My macroecon 101 professor, way back in the day, was fond of starting out his lectures by reminding us the "Incentives Matter".
The two parties have been feeding us candidates that range from "kinda bad" to "*expletive deleted*ing subhuman commie" for decades, and people always have this same conversation about least bad or throwing your vote away, and in the end, it's ehat?what? 80% of voters just go with their party candidate no matter what. They convince themselves that this election is too important, or the country is at stake, or whatever else they use to justify voting for a bad candidate, and pull the lever.
The voters of the party offer no incentive for the party to offer a good candidate, much less actually reform the party into something better. The leftists at least realize this and offer the incentive that if they aren't catered to, or at least offered a b9ne, they'll burn down parts of the city. Not ideal, but effective.
Incentives matter. If you don't give the party leadership incentive to change how they pick candidates, they will not change.
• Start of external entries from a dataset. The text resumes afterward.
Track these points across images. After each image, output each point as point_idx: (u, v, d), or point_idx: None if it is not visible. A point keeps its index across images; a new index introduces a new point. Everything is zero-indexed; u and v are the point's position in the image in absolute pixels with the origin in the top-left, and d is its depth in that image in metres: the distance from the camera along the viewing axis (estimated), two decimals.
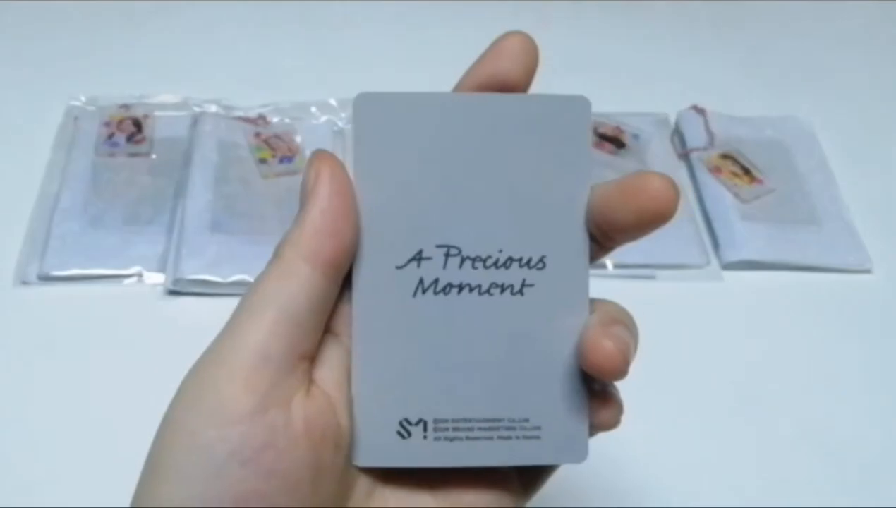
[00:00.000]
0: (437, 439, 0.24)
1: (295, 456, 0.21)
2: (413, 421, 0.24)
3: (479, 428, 0.24)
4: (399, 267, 0.23)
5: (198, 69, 0.60)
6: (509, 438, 0.24)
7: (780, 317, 0.49)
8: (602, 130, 0.57)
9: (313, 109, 0.57)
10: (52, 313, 0.46)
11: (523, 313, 0.24)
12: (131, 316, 0.46)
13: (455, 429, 0.24)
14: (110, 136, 0.54)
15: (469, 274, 0.24)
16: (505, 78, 0.24)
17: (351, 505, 0.23)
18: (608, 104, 0.58)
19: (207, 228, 0.49)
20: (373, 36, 0.65)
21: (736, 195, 0.54)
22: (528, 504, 0.26)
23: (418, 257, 0.23)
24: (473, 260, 0.24)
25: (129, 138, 0.54)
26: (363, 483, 0.24)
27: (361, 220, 0.23)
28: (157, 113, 0.56)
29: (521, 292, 0.24)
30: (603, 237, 0.24)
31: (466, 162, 0.23)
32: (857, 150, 0.59)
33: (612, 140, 0.57)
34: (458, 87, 0.24)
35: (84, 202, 0.50)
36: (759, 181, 0.55)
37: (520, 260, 0.24)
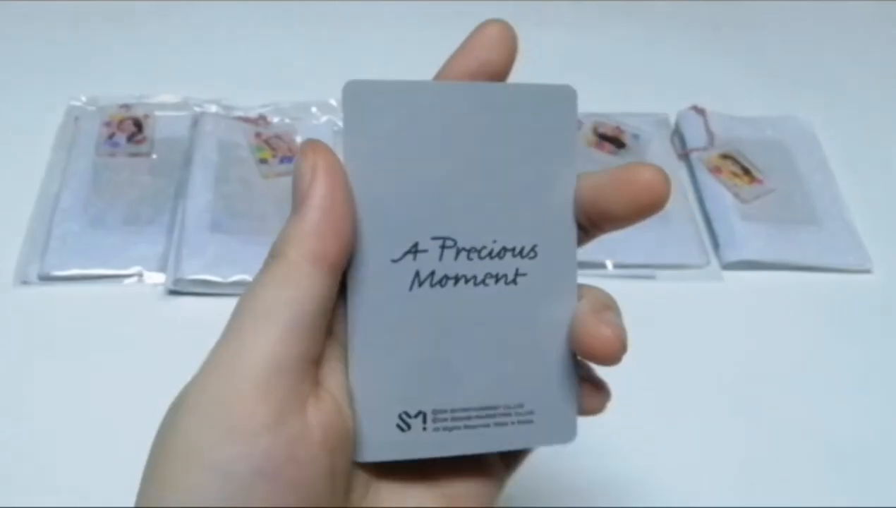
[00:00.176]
0: (436, 430, 0.24)
1: (314, 466, 0.21)
2: (412, 413, 0.24)
3: (477, 416, 0.24)
4: (395, 261, 0.23)
5: (198, 69, 0.60)
6: (505, 424, 0.24)
7: (780, 317, 0.49)
8: (602, 130, 0.57)
9: (314, 109, 0.57)
10: (53, 313, 0.46)
11: (517, 302, 0.24)
12: (132, 316, 0.46)
13: (454, 419, 0.24)
14: (111, 136, 0.54)
15: (464, 266, 0.24)
16: (486, 66, 0.24)
17: (351, 505, 0.23)
18: (608, 104, 0.58)
19: (208, 228, 0.49)
20: (373, 36, 0.65)
21: (736, 195, 0.54)
22: (532, 505, 0.26)
23: (414, 250, 0.23)
24: (469, 251, 0.24)
25: (130, 138, 0.54)
26: (360, 480, 0.24)
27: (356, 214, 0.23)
28: (157, 113, 0.56)
29: (514, 281, 0.24)
30: (590, 225, 0.24)
31: (457, 151, 0.23)
32: (857, 150, 0.59)
33: (612, 140, 0.57)
34: (440, 77, 0.24)
35: (84, 202, 0.50)
36: (759, 181, 0.55)
37: (513, 249, 0.24)
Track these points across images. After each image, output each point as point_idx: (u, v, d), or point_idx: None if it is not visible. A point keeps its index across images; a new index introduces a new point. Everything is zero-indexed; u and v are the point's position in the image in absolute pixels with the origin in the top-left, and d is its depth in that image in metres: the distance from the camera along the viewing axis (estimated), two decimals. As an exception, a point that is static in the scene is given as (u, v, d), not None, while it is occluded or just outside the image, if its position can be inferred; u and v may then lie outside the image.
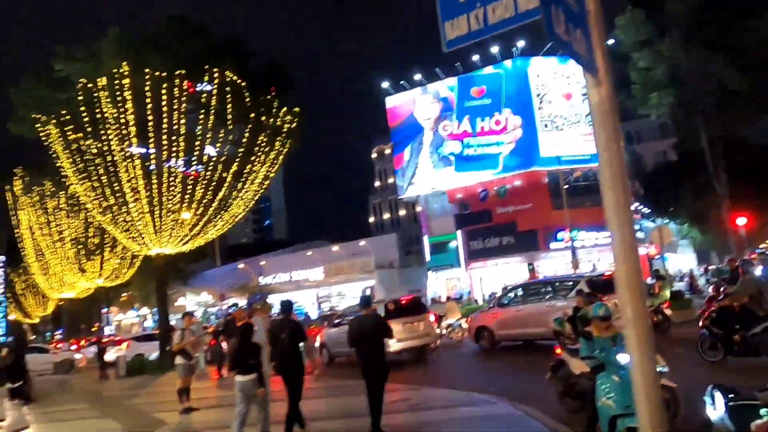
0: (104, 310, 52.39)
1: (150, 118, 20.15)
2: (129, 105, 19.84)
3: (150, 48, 20.60)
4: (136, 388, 17.15)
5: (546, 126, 37.12)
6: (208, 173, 21.45)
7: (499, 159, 37.56)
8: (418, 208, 47.83)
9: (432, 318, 17.19)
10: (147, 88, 19.66)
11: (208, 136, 21.14)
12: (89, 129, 20.63)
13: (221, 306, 45.03)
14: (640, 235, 33.05)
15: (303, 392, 7.71)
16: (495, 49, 37.76)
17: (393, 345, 13.19)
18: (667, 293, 15.77)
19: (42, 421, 12.03)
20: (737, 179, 30.34)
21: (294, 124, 23.32)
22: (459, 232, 39.50)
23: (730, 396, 4.20)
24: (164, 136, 20.26)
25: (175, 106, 20.03)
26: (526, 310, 15.34)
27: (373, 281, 43.13)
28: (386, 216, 75.35)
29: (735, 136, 30.89)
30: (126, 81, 19.63)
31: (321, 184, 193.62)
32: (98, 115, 20.16)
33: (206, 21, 23.74)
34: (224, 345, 16.59)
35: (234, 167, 21.96)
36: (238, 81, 21.08)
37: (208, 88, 20.87)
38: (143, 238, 21.54)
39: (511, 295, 16.94)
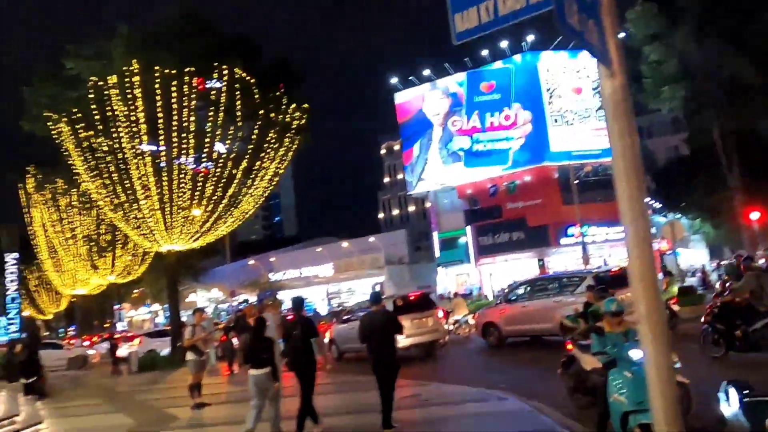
0: (116, 307, 52.97)
1: (160, 115, 20.25)
2: (139, 102, 19.94)
3: (160, 45, 20.67)
4: (148, 384, 17.28)
5: (556, 121, 36.87)
6: (218, 170, 21.52)
7: (509, 154, 37.38)
8: (428, 204, 47.76)
9: (440, 314, 17.17)
10: (157, 86, 19.74)
11: (217, 133, 21.20)
12: (100, 127, 20.77)
13: (232, 302, 45.31)
14: (651, 230, 32.75)
15: (315, 388, 7.74)
16: (504, 44, 37.57)
17: (401, 341, 13.18)
18: (675, 289, 15.74)
19: (55, 416, 12.16)
20: (750, 173, 29.95)
21: (303, 121, 23.34)
22: (468, 228, 39.39)
23: (745, 392, 4.15)
24: (174, 134, 20.34)
25: (184, 104, 20.10)
26: (533, 306, 15.31)
27: (383, 277, 43.21)
28: (395, 212, 75.32)
29: (748, 130, 30.47)
30: (136, 79, 19.72)
31: (330, 180, 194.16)
32: (109, 113, 20.28)
33: (212, 18, 23.71)
34: (235, 341, 16.66)
35: (243, 164, 22.01)
36: (247, 77, 21.11)
37: (218, 85, 20.91)
38: (154, 234, 21.66)
39: (518, 291, 16.92)
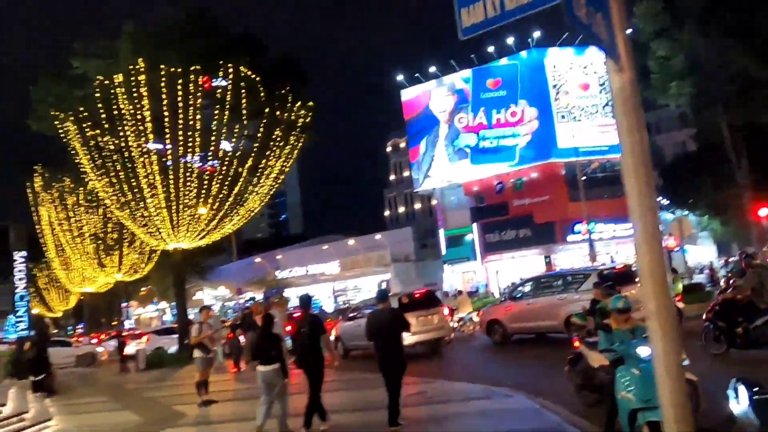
0: (124, 305, 53.22)
1: (166, 114, 20.31)
2: (145, 101, 20.01)
3: (166, 44, 20.72)
4: (156, 381, 17.35)
5: (563, 117, 36.73)
6: (224, 168, 21.58)
7: (516, 151, 37.26)
8: (434, 201, 47.70)
9: (446, 311, 17.14)
10: (163, 84, 19.79)
11: (223, 131, 21.25)
12: (106, 125, 20.85)
13: (238, 300, 45.45)
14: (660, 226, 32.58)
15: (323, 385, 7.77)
16: (510, 40, 37.43)
17: (407, 338, 13.17)
18: (680, 286, 15.71)
19: (64, 413, 12.22)
20: (759, 169, 29.69)
21: (308, 119, 23.35)
22: (475, 225, 39.31)
23: (755, 390, 4.12)
24: (180, 132, 20.41)
25: (190, 102, 20.15)
26: (538, 303, 15.28)
27: (389, 275, 43.20)
28: (401, 209, 75.27)
29: (757, 125, 30.22)
30: (142, 77, 19.79)
31: (336, 178, 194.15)
32: (115, 112, 20.36)
33: (218, 16, 23.71)
34: (242, 339, 16.71)
35: (249, 162, 22.07)
36: (253, 76, 21.12)
37: (224, 83, 20.95)
38: (161, 233, 21.74)
39: (522, 288, 16.86)
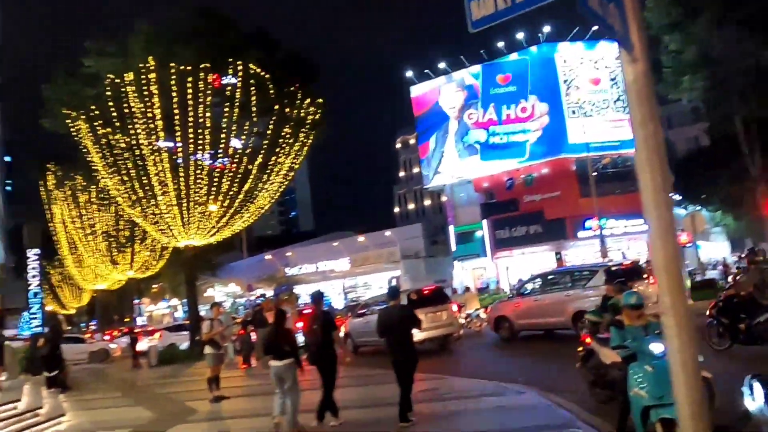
0: (136, 301, 53.60)
1: (176, 112, 20.40)
2: (156, 99, 20.11)
3: (178, 42, 20.79)
4: (168, 377, 17.48)
5: (574, 112, 36.42)
6: (234, 166, 21.65)
7: (526, 147, 37.02)
8: (444, 198, 47.55)
9: (455, 308, 17.12)
10: (173, 82, 19.87)
11: (233, 128, 21.31)
12: (118, 124, 21.00)
13: (249, 297, 45.65)
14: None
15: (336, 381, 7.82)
16: (520, 35, 37.15)
17: (416, 334, 13.15)
18: (687, 283, 15.58)
19: (77, 409, 12.35)
20: (773, 164, 29.26)
21: (318, 116, 23.35)
22: (485, 222, 39.11)
23: (771, 386, 4.06)
24: (190, 130, 20.49)
25: (200, 100, 20.22)
26: (545, 299, 15.24)
27: (399, 271, 43.14)
28: (411, 206, 75.15)
29: (771, 119, 29.79)
30: (152, 75, 19.87)
31: (346, 174, 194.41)
32: (126, 110, 20.48)
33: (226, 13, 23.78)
34: (253, 336, 16.77)
35: (259, 159, 22.11)
36: (262, 73, 21.15)
37: (233, 81, 21.00)
38: (172, 230, 21.87)
39: (530, 284, 16.81)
On a philosophical note, I reject the idea that you vote against someone, or against a candidate. That's not how our system works. You voted FOR someone. When Biden stands up and says "I got 82 million votes!" there's not an asterisk that 60 mil of them were actually against Trump. When you cast a vote for someone in the US you are lending them your small portion of legitimacy and authority. Own that. If you feel too uncomfortable to say "I voted for [candidate]" and have to coach it in terms of voting against the other one, maybe take a hard look at what you're supporting. Because you ARE supporting your candidate and their policies.